Hacker News new | ask | show | jobs
by ambuj_tripathi 105 days ago
First off, building a local LangGraph RAG at 18 is a massive achievement. Great work!

I recently challenged myself to architect a multi-agent LangGraph pipeline on an extremely constrained 512MB RAM free-tier server, so I totally understand your VRAM/RAM pain. Here is some architecture feedback based on your questions:

1. Small-VRAM Architecture (Parent-Child Chunking): If you are running out of memory, don't keep large text chunks in your Vector DB. Implement strict Parent-Child chunking. I only embed tiny 'child' chunks into Qdrant or vectordbs and store the large 'parent' text payloads in a lightweight DB like SQLite/Supabase. Search small, retrieve large.
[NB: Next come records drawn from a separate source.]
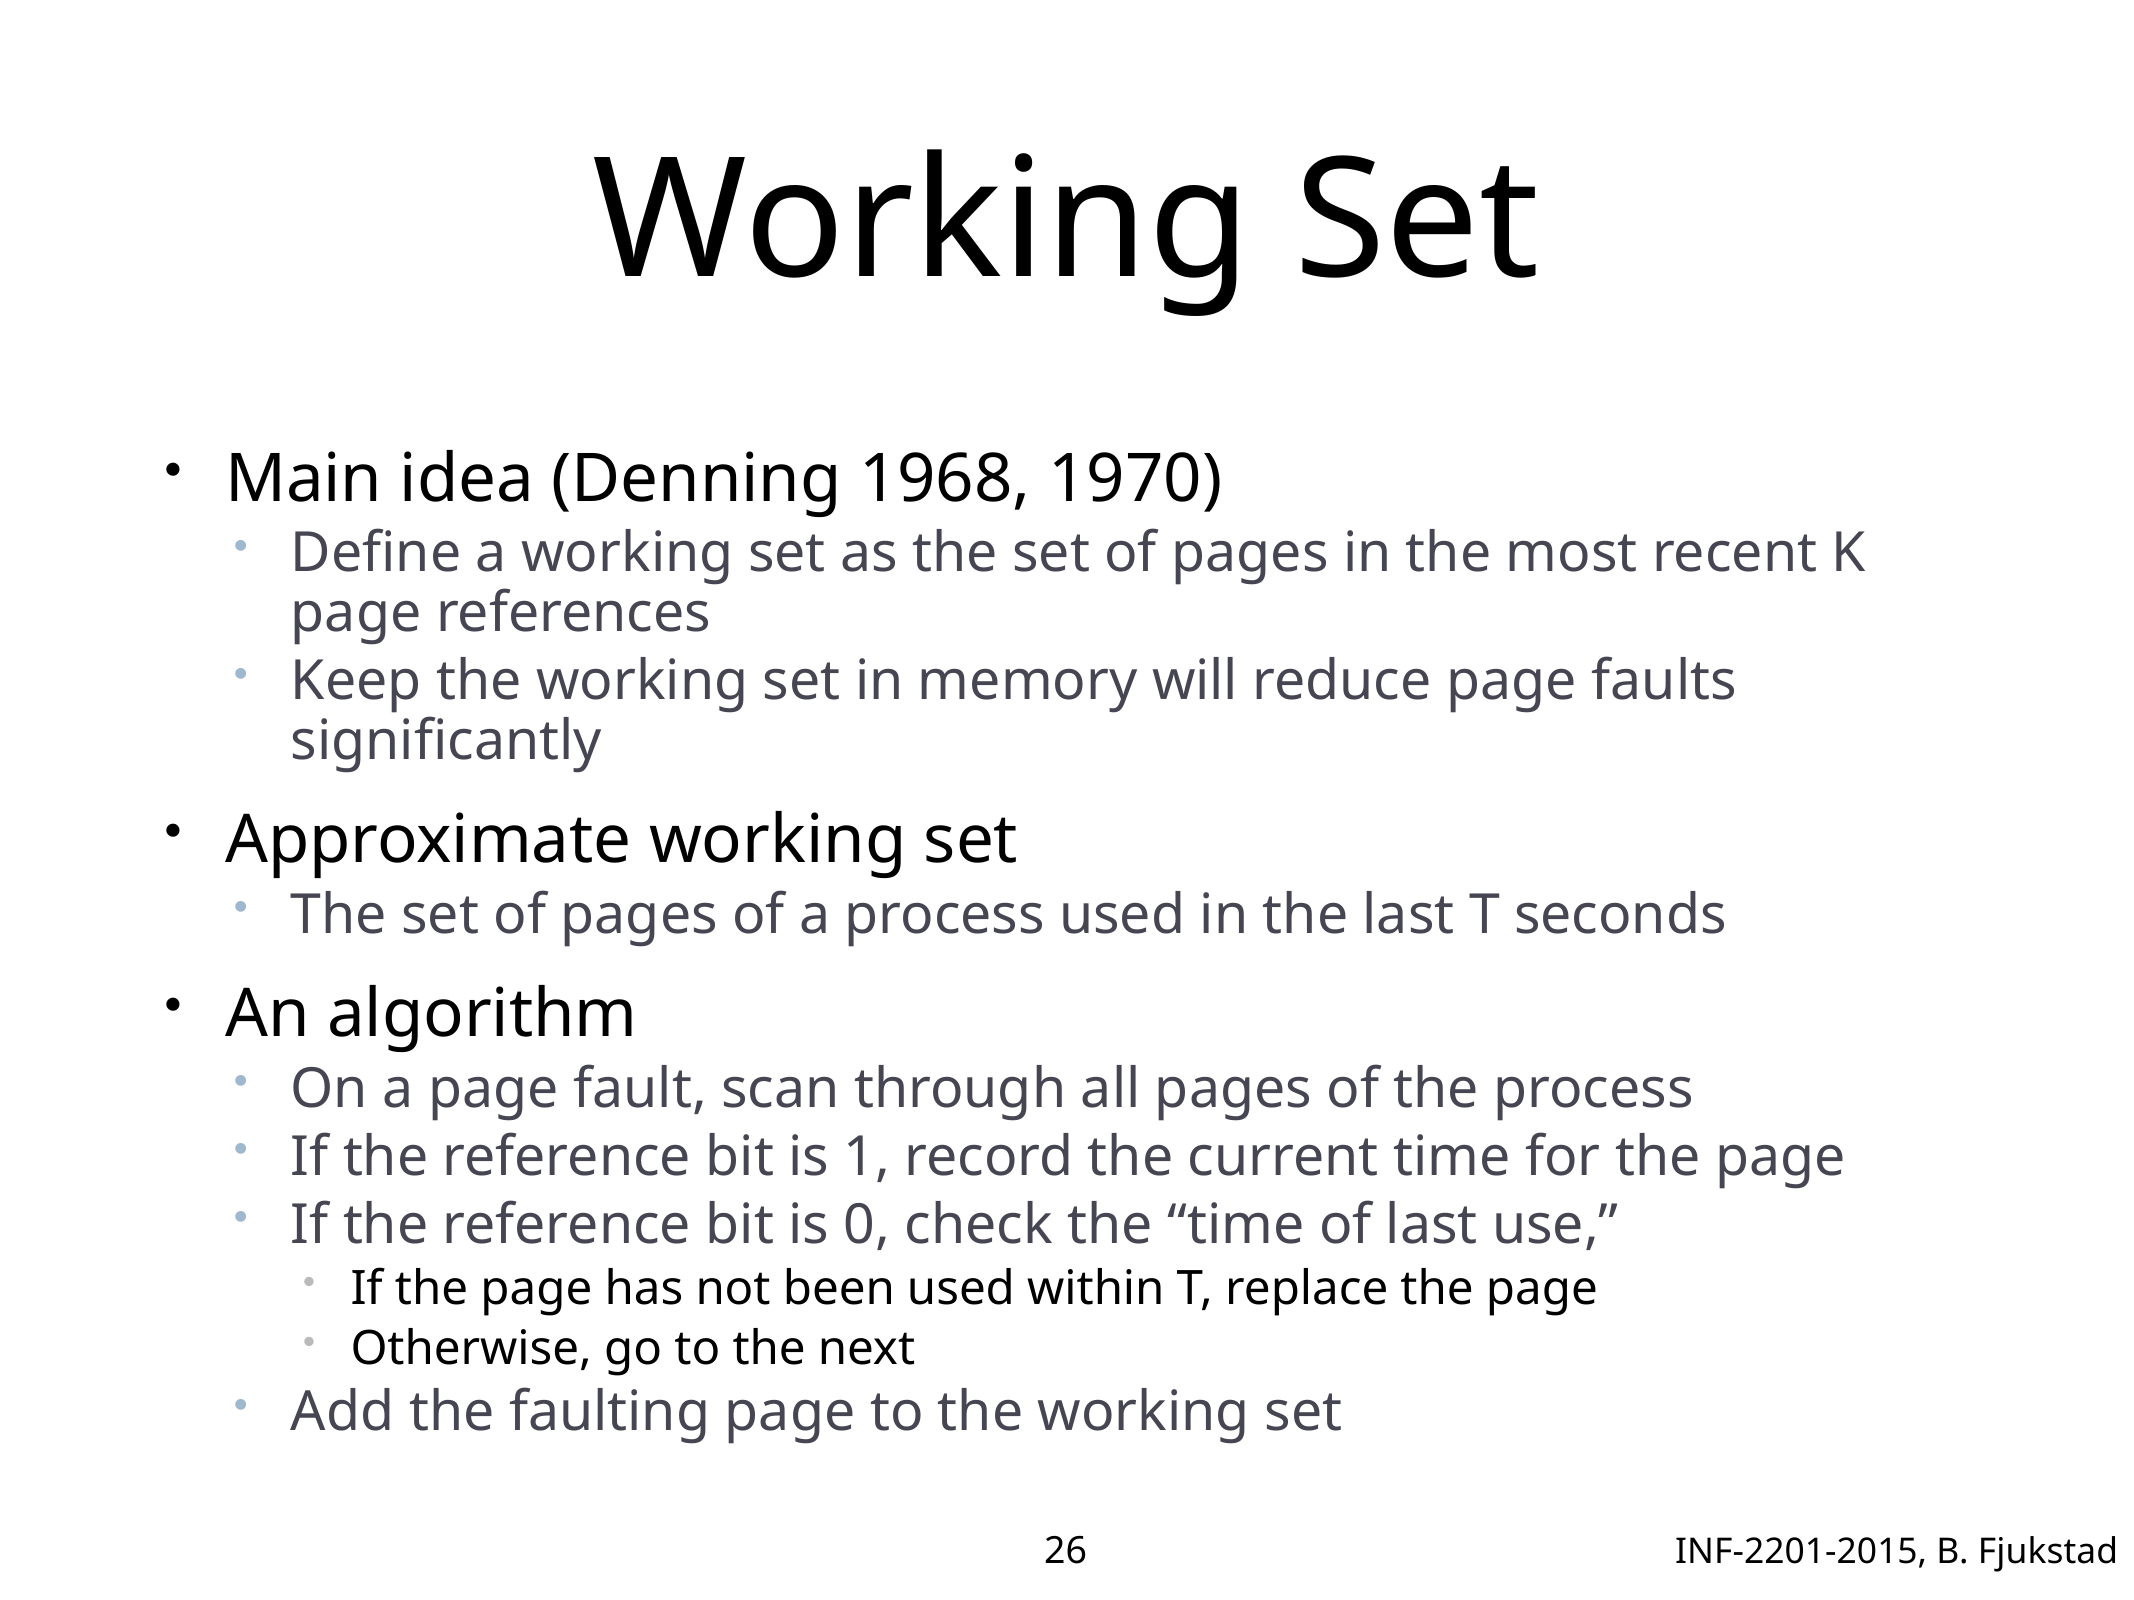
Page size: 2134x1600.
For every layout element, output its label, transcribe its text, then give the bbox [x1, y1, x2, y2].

title Working Set [155, 72, 1978, 347]
list Main idea (Denning 1968, 1970) Define a working set as the set of pages in the most recent K page references Keep the working set in memory will reduce page faults significantly Approximate working set The set of pages of a process used in the last T seconds An algorithm On a page fault, scan through all pages of the process If the reference bit is 1, record the current time for the page If the reference bit is 0, check the “time of last use,” If the page has not been used within T, replace the page Otherwise, go to the next Add the faulting page to the working set [155, 426, 1978, 1459]
slide_number 26 [1034, 1517, 1097, 1581]
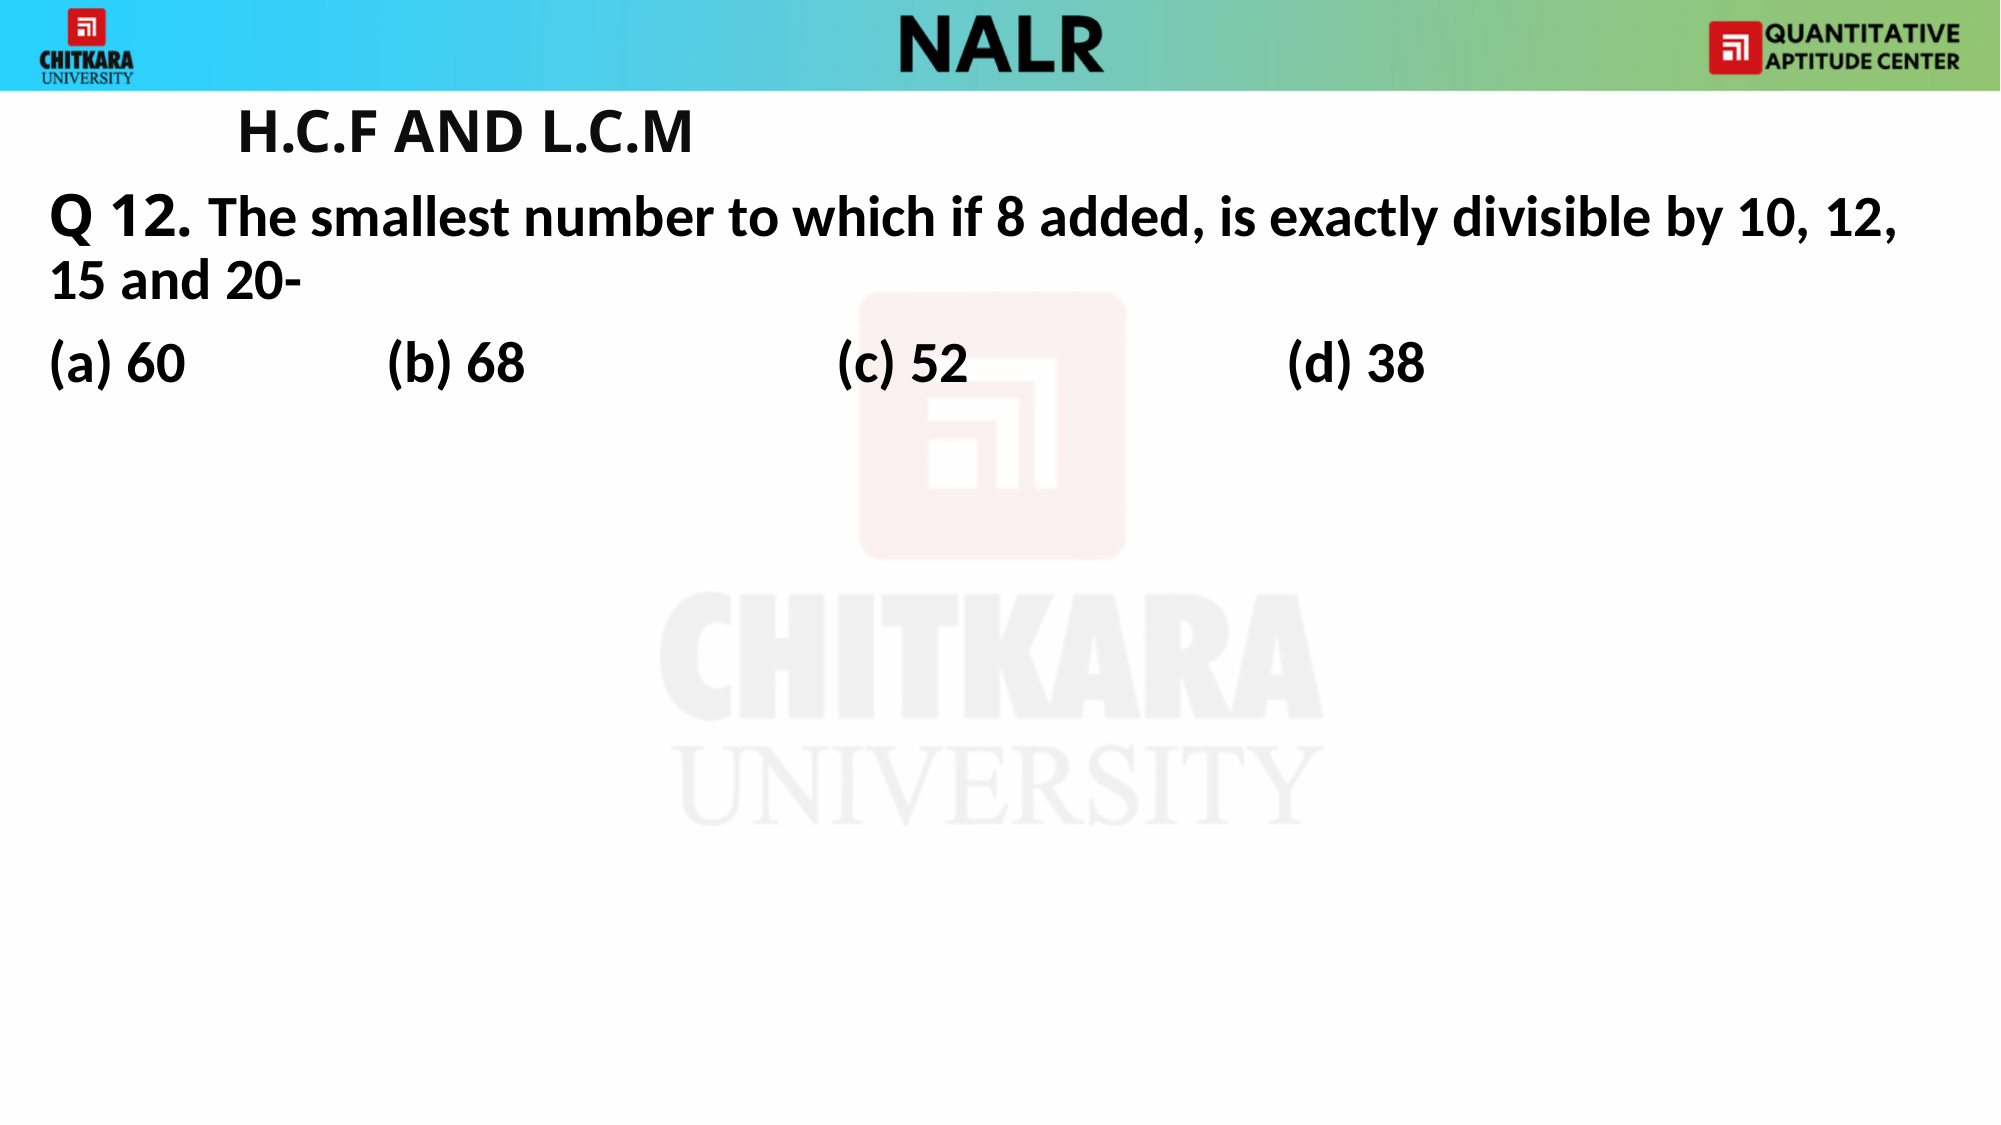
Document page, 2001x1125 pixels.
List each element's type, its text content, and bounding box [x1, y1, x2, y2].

title [41, 31, 1959, 95]
picture [0, 0, 2000, 1125]
list H.C.F AND L.C.M Q 12. The smallest number to which if 8 added, is exactly divisible by 10, 12, 15 and 20- (a) 60 (b) 68 (c) 52 (d) 38 [33, 95, 1959, 1053]
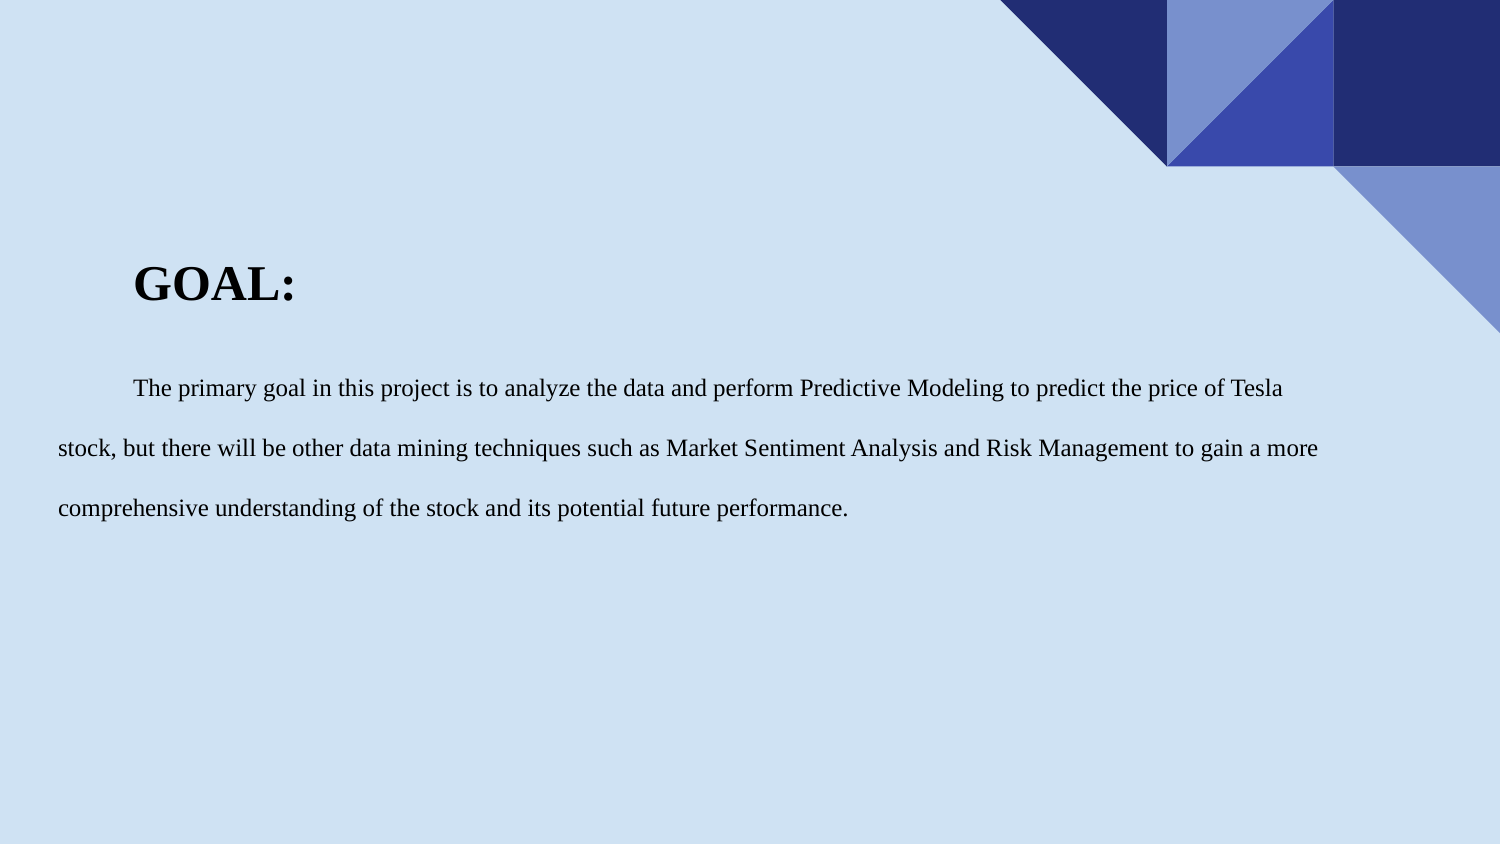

2. Routing & Skipping Heavy Rerankers: I completely agree with using a single LLM call for routing to save compute. In my setup, I deliberately skipped heavy cross-encoder rerankers because they absolutely destroy free-tier/low-VRAM constraints (Use when you are not on resource constraints).

3. LangGraph Memory Management: Leverage LangGraph's state machine to avoid OOM crashes. Don't try to hold Evaluator and Generator contexts in memory simultaneously. Sequence your nodes with conditional edges (Generator -> Evaluator -> Route back if failed). By doing this sequentially, you never overload your VRAM at any single tick.

Keep building, you have a very solid foundation here!